L’indulto prima dell’amnistia. Che significa ventimila detenuti condannati a pene fino a tre anni, o vicini alla fine della pena, da scarcerare. La pressione sulle carceri si abbasserebbe di molto, anche se non abbastanza, visto che l’eccedenza teorica oggi è di 24mila detenuti e quella pratica di 26mila. È questa la soluzione per la quale il presidente della Repubblica si sbilancia, partecipando a un convegno organizzato dalla commissione sui diritti umani del senato. Giorgio Napolitano è tornato nella sala Zuccari dove due anni e mezzo fa denunciò la «prepotente urgenza» di trovare una soluzione all’emergenza carceri. Ha preferito non intervenire, avendo da poco esposto il suo pensiero nel messaggio al parlamento. Ma all’uscita ha spostato la tesi sostenuta da Vladimiro Zagrebelsky. «L’indulto è la sola misura capace di rispondere alle intimazioni che la Corte dei diritti dell’uomo ha rivolto all’Italia». Si tratta della ben nota sentenza «pilota» Torreggiani, in base alla quale il nostro paese deve porre rimedio entro fine maggio al trattamento «inumano e degradante» che riserva ai detenuti.

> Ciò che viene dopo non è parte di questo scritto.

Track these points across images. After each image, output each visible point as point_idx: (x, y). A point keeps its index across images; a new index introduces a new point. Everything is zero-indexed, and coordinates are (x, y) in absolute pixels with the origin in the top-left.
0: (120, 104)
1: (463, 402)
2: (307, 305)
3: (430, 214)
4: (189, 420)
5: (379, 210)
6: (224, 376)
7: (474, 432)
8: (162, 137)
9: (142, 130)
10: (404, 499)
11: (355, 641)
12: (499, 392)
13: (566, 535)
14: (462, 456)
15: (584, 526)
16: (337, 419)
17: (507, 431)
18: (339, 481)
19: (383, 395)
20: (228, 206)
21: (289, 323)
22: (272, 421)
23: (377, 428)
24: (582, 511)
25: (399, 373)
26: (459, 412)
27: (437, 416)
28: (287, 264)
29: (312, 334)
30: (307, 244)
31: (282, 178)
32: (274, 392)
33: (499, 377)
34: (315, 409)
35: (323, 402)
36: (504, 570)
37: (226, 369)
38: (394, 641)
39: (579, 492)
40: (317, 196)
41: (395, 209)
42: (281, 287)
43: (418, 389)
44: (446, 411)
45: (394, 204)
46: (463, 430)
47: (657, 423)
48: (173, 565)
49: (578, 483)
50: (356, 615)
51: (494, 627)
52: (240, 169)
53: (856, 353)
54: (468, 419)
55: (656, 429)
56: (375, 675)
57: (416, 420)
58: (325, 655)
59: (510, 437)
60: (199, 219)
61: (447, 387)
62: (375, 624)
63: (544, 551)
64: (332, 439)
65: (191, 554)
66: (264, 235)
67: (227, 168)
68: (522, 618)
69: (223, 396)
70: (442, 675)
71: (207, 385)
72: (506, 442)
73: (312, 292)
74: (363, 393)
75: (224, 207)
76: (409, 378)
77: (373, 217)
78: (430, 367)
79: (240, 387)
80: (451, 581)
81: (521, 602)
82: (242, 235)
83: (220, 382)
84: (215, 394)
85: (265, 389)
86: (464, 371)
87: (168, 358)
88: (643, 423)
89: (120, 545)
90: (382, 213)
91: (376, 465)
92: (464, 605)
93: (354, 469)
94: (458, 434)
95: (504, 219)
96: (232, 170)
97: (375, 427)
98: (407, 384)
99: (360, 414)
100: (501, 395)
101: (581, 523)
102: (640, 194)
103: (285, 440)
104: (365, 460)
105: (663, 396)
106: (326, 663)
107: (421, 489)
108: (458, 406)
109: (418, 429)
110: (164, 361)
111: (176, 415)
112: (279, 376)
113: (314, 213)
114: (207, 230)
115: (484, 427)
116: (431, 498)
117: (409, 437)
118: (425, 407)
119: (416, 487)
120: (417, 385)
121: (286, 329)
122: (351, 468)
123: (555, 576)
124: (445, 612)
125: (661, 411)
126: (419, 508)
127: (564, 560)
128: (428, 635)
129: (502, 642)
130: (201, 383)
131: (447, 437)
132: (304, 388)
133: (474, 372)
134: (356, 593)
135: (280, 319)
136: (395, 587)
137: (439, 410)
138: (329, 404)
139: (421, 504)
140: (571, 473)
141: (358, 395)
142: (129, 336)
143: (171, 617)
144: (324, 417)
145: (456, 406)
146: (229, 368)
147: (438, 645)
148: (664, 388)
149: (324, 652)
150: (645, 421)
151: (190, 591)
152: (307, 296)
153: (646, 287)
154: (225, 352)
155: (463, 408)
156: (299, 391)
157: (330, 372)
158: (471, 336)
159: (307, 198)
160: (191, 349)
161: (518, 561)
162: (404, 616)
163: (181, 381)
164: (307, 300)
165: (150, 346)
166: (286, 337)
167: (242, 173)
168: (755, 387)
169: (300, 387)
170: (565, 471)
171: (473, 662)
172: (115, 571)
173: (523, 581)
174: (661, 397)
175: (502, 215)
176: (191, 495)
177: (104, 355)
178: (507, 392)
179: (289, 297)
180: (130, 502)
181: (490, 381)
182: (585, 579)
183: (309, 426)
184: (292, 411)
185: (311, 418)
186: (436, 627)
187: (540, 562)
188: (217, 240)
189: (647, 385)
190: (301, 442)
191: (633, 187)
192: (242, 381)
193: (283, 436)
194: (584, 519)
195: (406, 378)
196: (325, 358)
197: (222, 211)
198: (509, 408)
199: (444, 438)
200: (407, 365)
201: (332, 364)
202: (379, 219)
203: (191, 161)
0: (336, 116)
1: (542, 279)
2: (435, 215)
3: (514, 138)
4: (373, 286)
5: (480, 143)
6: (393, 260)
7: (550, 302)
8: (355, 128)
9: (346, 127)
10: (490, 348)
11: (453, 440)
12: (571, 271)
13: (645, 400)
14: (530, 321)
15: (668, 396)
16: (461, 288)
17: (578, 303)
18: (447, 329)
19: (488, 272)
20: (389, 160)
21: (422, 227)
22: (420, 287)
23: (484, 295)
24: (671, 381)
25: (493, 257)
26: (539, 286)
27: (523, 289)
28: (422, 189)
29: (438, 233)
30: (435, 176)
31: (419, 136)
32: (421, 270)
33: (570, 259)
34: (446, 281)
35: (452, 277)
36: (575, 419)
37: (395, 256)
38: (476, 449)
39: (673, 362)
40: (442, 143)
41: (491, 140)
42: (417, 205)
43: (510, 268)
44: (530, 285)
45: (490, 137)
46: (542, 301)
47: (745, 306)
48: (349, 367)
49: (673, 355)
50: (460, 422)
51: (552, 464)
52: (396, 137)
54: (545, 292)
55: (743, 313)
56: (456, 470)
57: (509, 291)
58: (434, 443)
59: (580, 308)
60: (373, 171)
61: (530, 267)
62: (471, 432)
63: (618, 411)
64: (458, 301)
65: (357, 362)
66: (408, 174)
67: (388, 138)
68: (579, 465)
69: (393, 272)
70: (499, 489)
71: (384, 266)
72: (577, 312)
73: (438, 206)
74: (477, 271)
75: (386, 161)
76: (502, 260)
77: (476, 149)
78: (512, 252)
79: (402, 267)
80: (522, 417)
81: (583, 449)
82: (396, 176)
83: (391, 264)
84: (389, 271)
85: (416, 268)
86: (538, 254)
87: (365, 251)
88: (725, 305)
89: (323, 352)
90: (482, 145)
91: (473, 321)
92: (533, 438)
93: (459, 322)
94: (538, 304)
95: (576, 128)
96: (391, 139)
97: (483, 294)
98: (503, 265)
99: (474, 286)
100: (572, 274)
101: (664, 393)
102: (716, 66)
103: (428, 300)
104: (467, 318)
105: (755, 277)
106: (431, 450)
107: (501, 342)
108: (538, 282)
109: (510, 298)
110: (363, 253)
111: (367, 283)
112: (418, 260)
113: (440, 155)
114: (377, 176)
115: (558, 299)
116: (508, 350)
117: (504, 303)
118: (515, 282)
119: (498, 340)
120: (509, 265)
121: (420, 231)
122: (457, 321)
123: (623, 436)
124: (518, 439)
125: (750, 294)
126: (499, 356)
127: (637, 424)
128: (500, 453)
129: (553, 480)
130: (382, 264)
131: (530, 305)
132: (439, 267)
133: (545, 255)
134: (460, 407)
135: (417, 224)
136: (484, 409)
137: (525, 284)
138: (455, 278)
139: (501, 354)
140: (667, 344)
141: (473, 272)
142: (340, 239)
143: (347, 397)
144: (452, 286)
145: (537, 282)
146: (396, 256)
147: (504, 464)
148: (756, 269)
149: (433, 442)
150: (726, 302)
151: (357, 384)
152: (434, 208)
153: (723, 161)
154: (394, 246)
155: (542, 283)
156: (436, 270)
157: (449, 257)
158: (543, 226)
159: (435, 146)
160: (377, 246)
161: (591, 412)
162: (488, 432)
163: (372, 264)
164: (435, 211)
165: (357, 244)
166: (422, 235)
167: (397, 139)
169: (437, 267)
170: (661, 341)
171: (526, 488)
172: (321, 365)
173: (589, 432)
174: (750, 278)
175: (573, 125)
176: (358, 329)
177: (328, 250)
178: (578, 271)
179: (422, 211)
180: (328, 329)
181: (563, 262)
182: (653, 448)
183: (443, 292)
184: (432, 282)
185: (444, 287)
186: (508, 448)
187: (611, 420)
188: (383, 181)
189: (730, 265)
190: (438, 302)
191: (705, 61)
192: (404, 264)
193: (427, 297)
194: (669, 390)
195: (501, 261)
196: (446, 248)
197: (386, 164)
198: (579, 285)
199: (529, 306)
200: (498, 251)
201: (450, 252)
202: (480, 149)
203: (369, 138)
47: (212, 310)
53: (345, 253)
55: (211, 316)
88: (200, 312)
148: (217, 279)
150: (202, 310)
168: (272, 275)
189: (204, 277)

Nel messaggio alla camere, lasciato praticamente cadere dal parlamento tanto che il professor Andrea Pugiotto ha proposto una sessione ad hoc per discuterlo adeguatamente, il presidente della Repubblica aveva parlato dell’amnistia accanto all’indulto. Misure straordinarie necessarie per fronteggiare l’obbligo giuridico che deriva dalla sentenza di Strasburgo ma anche l’obbligo costituzionale del rispetto dell’articolo 27. Accanto a queste Napolitano aveva caldeggiato misure strutturali che possano evitare la rapida riproposizione del problema: depenalizzazione e maggior ricorso alle alternative al carcere. Zagrebelsky, ex giudice della Corte dei diritti umani di Strasburgo – dove peraltro si espresse contro la condanna dell’Italia nel caso analogo e precedente a quello Torreggiani (sentenza Sulejmanovic del 2009) – ha sostenuto che l’amnistia avrebbe un impatto minimo sulle scarcerazioni e un costo legato alla cancellazione di processi giunti ormai in Cassazione. L’argomento contrario è però che senza amnistia si continuerebbero a celebrare processi a vuoto, essendo le pene coperte dall’indulto. E solo l’amnistia potrebbe liberare gli uffici giudiziari da almeno una parte dei procedimenti pendenti (intorno al 30% secondo la guardasigilli) che sono tra le prime cause della lentezza della giustizia. E di conseguenza del ricorso abnorme alla custodia cautelare.

Quanto agli interventi strutturali, la ministra Cancellieri ha assicurato di averne alcuni pronti, da sottoporre a un prossimo Consiglio dei ministri. Si tratta di «una serie di misure volte a rafforzare il sistema delle alternative alla detenzione», e cioè l’affidamento in prova, l’affidamento terapeutico per i tossicodipendenti, la stabilizzazione dell’esecuzione della pena presso il domicilio. Si tratta in quest’ultimo caso di una misura già attiva ma in scadenza a fine anno, dunque il governo dovrà intervenire per decreto. E per decreto, ha annunciato Cancellieri, sarà finalmente prevista la figura del garante nazionale dei detenuti, una vera e propria autorità indipendente (non potrà essere dunque di semplice nomina governativa) che potrà rivolgersi direttamente al magistrato di sorveglianza. Fosse stata già attiva, ad esempio, la famiglia Ligresti avrebbe potuto rivolgersi direttamente al garante invece che alla ministra.

Anche l’indulto, come l’amnistia, ha bisogno del voto dei due terzi del parlamento per essere approvato. Evitare l’amnistia avrebbe un effetto pratico: escludere anche in linea teorica la possibilità che Berlusconi – che ha ancora processi in corso – possa giovarsi del provvedimento di emergenza. Anche perché di un indulto il Cavaliere ha appena beneficiato. Senza i voti di Forza Italia, però, nessuna legge di clemenza è possibile.